Extracted records:

┄┄┄┄┄┄┄┄┄┄┄┄┄┄┄┄┄┄┄┄

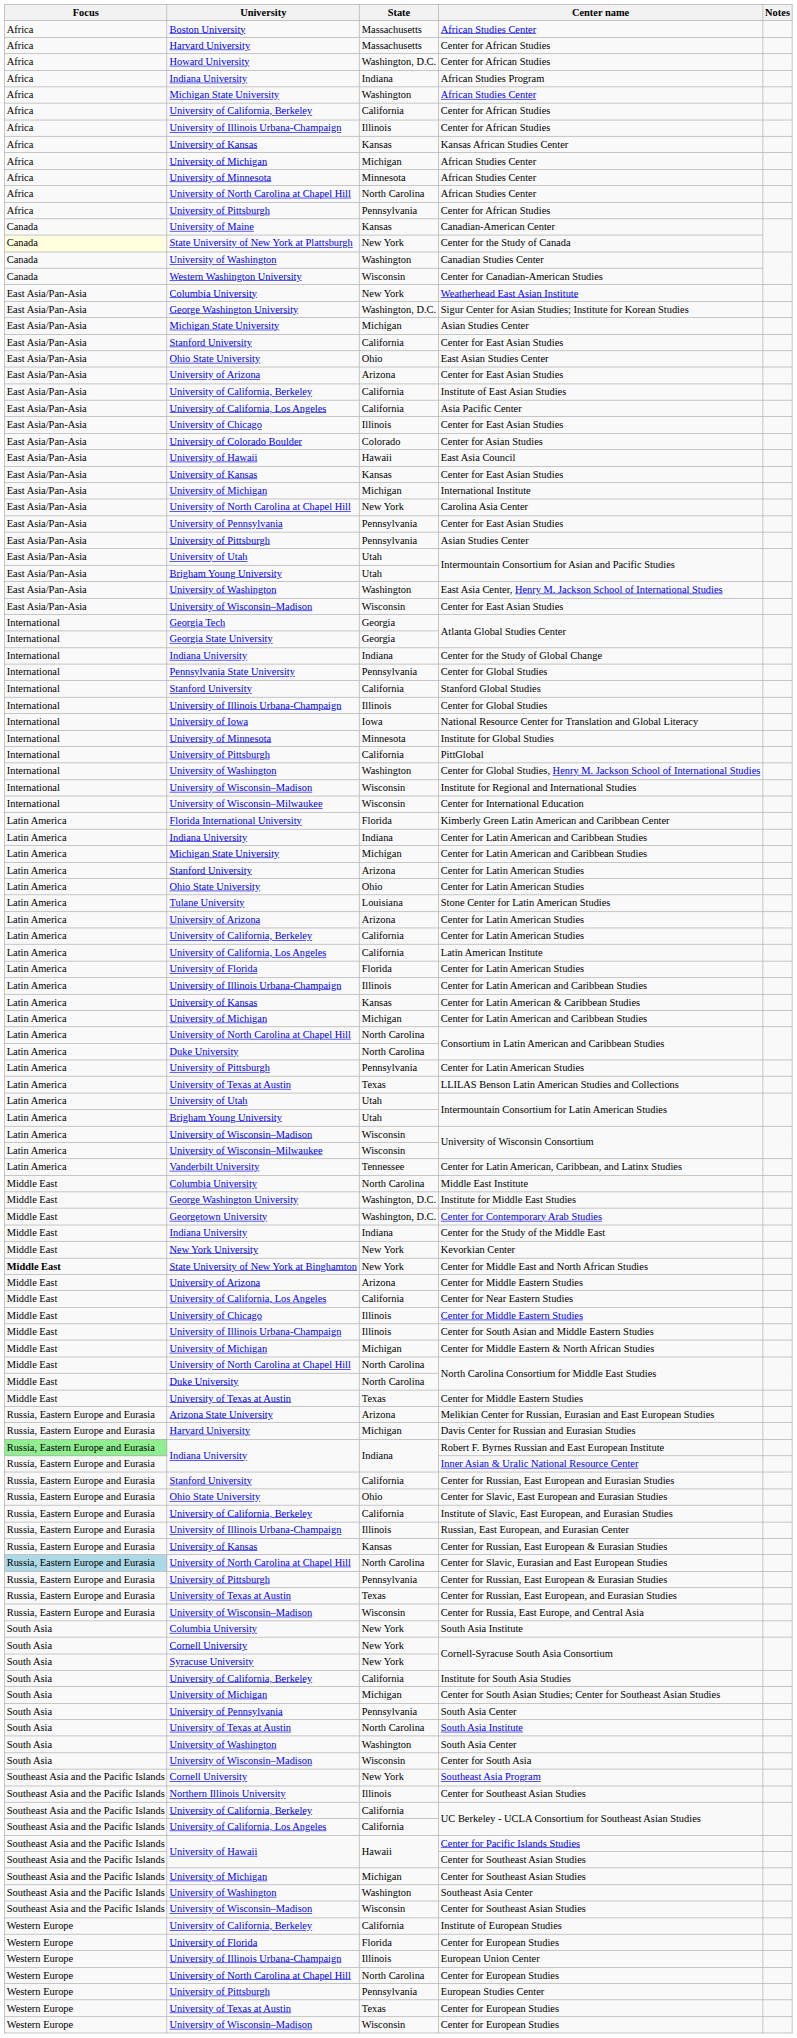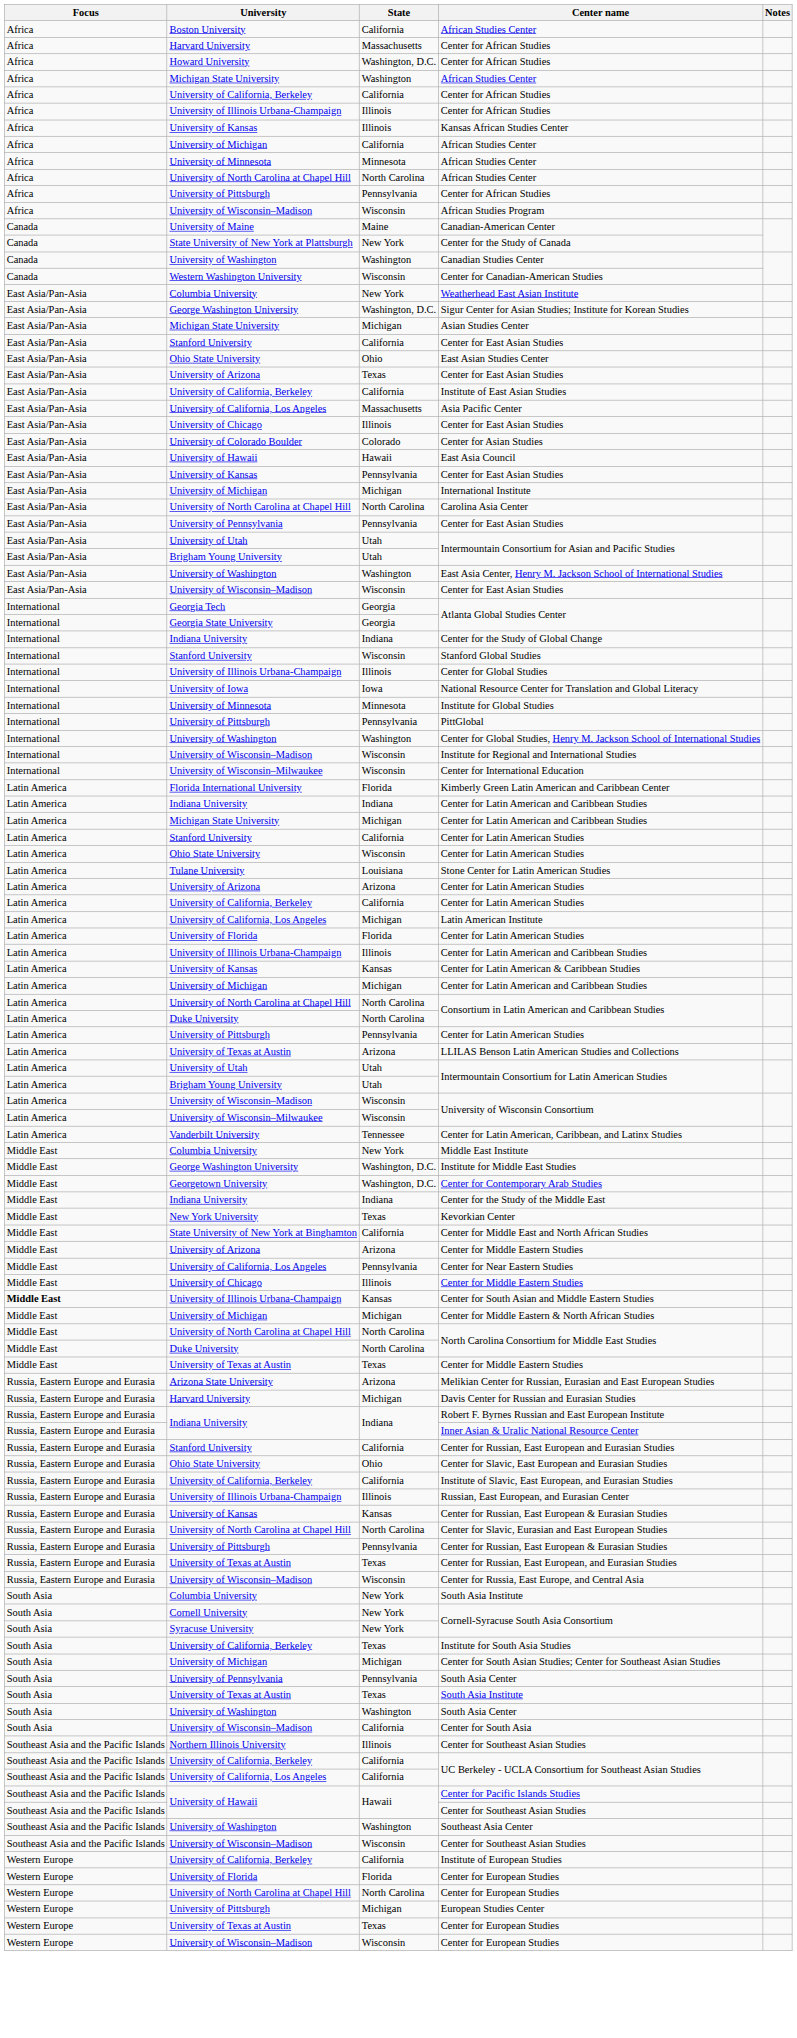Boston University / African Studies Center | State: Massachusetts -> California
- row: Africa | Indiana University | Indiana | African Studies Program
Kansas African Studies Center | State: Kansas -> Illinois
University of Michigan / African Studies Center | State: Michigan -> California
+ row: Africa | University of Wisconsin–Madison | Wisconsin | African Studies Program
Canadian-American Center | State: Kansas -> Maine
Center for the Study of Canada | Focus: lightyellow background -> no background
University of Arizona / Center for East Asian Studies | State: Arizona -> Texas
Asia Pacific Center | State: California -> Massachusetts
University of Kansas / Center for East Asian Studies | State: Kansas -> Pennsylvania
Carolina Asia Center | State: New York -> North Carolina
- row: East Asia/Pan-Asia | University of Pittsburgh | Pennsylvania | Asian Studies Center
- row: International | Pennsylvania State University | Pennsylvania | Center for Global Studies
Stanford Global Studies | State: California -> Wisconsin
PittGlobal | State: California -> Pennsylvania
Stanford University / Center for Latin American Studies | State: Arizona -> California
Ohio State University / Center for Latin American Studies | State: Ohio -> Wisconsin
Latin American Institute | State: California -> Michigan
LLILAS Benson Latin American Studies and Collections | State: Texas -> Arizona
Middle East Institute | State: North Carolina -> New York
Kevorkian Center | State: New York -> Texas
Center for Middle East and North African Studies | Focus: bold -> normal
Center for Middle East and North African Studies | State: New York -> California
Center for Near Eastern Studies | State: California -> Pennsylvania
Center for South Asian and Middle Eastern Studies | Focus: normal -> bold
Center for South Asian and Middle Eastern Studies | State: Illinois -> Kansas
Robert F. Byrnes Russian and East European Institute | Focus: lightgreen background -> no background
Center for Slavic, Eurasian and East European Studies | Focus: lightblue background -> no background
Institute for South Asia Studies | State: California -> Texas
University of Texas at Austin / South Asia Institute | State: North Carolina -> Texas
Center for South Asia | State: Wisconsin -> California
- row: Southeast Asia and the Pacific Islands | Cornell University | New York | Southeast Asia Program
- row: Southeast Asia and the Pacific Islands | University of Michigan | Michigan | Center for Southeast Asian Studies
- row: Western Europe | University of Illinois Urbana-Champaign | Illinois | European Union Center
European Studies Center | State: Pennsylvania -> Michigan
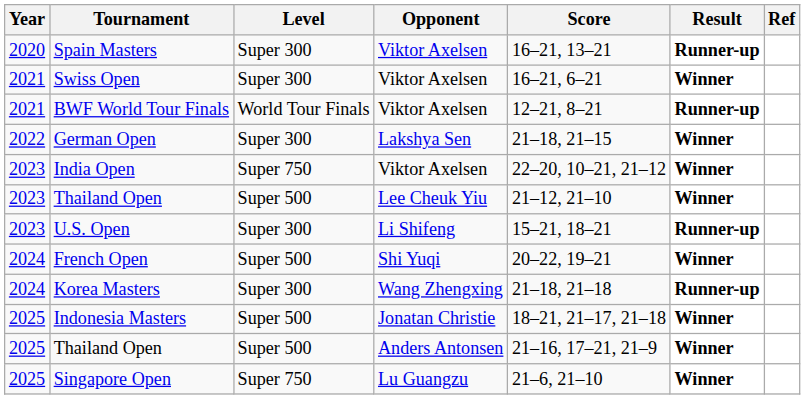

┄┄┄┄┄┄┄┄┄┄┄┄┄┄┄┄┄┄┄┄

■ STATED TASK ■
Which lines of the records contain the string "Pacific", with matching case? Gather each of those lines in full.

■ SOLUTION TO THE EXERCISE ■
Asia Pacific Center | State: California -> Massachusetts
- row: Southeast Asia and the Pacific Islands | Cornell University | New York | Southeast Asia Program
- row: Southeast Asia and the Pacific Islands | University of Michigan | Michigan | Center for Southeast Asian Studies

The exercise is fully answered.